## [Document excerpt]
#####

A Trip Through Disney History for The Princess and the Frog
by Alex Billington
October 22, 2009
The magic of Disney. There's nothing quite like it. There's nothing quite like Disneyland, or Walt Disney and his Imagineers, or the 48 animated movies created in his name over more than 70 years. A few weeks ago, Disney invited a small group of movie journalists, myself included, to experience the classic world of Walt Disney in a trip to Disneyland, the Disney Archives, and finally, back to the Animation Studio for a look at The Princess and the Frog and a chat with directors Ron Clements and John Musker. You may be wondering what a trip to Disneyland has to do with any movie and remarkably it has a lot to do with one.
As everyone probably already knows, Disney will be releasing the first hand-drawn 2D animated movie in over 5 years this fall - The Princess and the Frog. It's another classic Disney fairytale with princesses and all the Disney magic like we haven't seen in, well, a long time. I grew up in what is now known as the Golden Era of Disney Animation, the time when films like The Little Mermaid, Aladdin, and The Lion King were debuting in theaters (and the very era documented in the fantastic documentary Waking Sleeping Beauty). And it just so happens that Ron Clements and John Musker, who are directing The Princess and the Frog, directed both The Little Mermaid and Aladdin, too.

#####

## [Page-level text extractions]
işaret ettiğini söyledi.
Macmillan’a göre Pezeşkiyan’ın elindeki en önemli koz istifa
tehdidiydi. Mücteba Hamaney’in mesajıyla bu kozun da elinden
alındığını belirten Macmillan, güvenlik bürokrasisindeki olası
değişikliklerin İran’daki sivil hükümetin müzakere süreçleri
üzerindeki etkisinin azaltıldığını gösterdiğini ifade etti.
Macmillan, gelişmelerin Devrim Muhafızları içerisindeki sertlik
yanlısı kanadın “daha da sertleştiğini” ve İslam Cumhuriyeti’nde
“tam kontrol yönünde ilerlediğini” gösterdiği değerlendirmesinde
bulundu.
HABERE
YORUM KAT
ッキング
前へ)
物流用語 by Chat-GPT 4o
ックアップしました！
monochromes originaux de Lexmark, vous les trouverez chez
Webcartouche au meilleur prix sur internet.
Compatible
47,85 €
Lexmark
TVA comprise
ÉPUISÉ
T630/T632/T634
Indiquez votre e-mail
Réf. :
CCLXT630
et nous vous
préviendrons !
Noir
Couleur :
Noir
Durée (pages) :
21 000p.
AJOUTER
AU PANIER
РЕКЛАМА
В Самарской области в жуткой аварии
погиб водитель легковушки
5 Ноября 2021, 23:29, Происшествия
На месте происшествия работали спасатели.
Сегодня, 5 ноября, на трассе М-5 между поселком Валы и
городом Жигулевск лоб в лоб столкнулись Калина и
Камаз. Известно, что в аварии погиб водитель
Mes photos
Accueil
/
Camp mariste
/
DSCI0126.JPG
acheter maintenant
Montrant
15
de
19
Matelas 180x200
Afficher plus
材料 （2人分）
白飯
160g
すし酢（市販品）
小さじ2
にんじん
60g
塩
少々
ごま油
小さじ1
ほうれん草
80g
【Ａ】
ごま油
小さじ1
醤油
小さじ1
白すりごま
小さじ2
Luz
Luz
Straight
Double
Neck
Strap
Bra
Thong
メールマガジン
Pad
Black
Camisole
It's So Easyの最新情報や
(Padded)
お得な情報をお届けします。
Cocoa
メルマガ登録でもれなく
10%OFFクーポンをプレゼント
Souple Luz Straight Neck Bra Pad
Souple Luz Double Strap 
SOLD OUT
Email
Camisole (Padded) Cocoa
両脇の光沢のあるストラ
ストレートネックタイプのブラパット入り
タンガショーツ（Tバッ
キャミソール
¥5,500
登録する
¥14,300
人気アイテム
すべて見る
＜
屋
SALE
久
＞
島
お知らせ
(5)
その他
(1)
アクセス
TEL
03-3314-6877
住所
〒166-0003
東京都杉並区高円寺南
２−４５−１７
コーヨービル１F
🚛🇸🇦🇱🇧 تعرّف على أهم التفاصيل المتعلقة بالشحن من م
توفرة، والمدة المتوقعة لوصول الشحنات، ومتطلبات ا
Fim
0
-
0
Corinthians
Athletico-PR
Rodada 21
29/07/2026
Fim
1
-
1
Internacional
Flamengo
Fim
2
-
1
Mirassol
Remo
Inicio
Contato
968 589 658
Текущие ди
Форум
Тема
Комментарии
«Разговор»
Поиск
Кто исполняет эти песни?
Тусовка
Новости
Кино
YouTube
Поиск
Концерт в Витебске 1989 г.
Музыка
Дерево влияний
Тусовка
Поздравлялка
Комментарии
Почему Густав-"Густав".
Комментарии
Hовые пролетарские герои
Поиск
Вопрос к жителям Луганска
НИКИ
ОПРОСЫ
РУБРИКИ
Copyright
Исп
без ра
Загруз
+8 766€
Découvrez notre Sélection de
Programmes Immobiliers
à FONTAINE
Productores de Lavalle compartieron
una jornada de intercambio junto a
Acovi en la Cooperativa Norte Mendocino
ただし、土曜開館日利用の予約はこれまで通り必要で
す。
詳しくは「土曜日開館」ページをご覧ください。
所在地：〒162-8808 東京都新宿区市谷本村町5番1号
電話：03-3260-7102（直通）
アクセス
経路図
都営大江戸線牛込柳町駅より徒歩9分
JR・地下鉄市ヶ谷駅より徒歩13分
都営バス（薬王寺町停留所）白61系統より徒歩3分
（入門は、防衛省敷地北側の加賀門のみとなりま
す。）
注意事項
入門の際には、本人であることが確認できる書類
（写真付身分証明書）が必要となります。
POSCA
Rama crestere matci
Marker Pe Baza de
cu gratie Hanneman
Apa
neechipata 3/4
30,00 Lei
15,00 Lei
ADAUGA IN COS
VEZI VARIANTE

#####

## [Instruction 1]
Print the Disney trip article starting at "A Trip Through" and ending at "do with one.".
## [Instruction 2]
Carry on the Disney trip article from the point where it stops.
Nothing asked here depends on the rows.

## [Answer section 1]
A Trip Through Disney History for The Princess and the Frog
by Alex Billington
October 22, 2009
The magic of Disney. There's nothing quite like it. There's nothing quite like Disneyland, or Walt Disney and his Imagineers, or the 48 animated movies created in his name over more than 70 years. A few weeks ago, Disney invited a small group of movie journalists, myself included, to experience the classic world of Walt Disney in a trip to Disneyland, the Disney Archives, and finally, back to the Animation Studio for a look at The Princess and the Frog and a chat with directors Ron Clements and John Musker. You may be wondering what a trip to Disneyland has to do with any movie and remarkably it has a lot to do with one.

## [Answer section 2]
So again, what exactly does Disneyland have to do with all of this? Well, over the last 10 years, the classic hand-drawn animated fairytale that Walt Disney brought this world (the likes of Snow White and Sleeping Beauty) has sadly faded away, and CGI computer animated movies have become the norm instead. To take us back to that classic time, Disney invited us to Disneyland, the park that Walt first envisioned and built back in 1955, some 17 years after Snow White and the Seven Dwarfs was first released. It may now be modernized and include references to Pixar movies and otherwise, but it's still certainly representative of all of those wonderful fairytales that Walt brought us over the many years.
Our half-day at Disneyland consisted of a VIP tour of the park, which I hadn't been to since I was a very young kid, and a special lunch at the very exclusive Club 33. Of course we got to ride a few rides, including the classic Space Mountain (my favorite) and the Pirates of the Caribbean ride (now featuring Captain Jack Sparrow), as well as the newer, yet still impressive, Indiana Jones ride. It was so fun to step foot in that park once again and feel like I was 8 all over again. Everywhere you go, you can feel the magic of Walt Disney and everything that he wanted to bring to this park. It's still evident in rides like Splash Mountain and the buildings that surround you. And yes, we even got our own embroidered Mickey Mouse ears (see the photo).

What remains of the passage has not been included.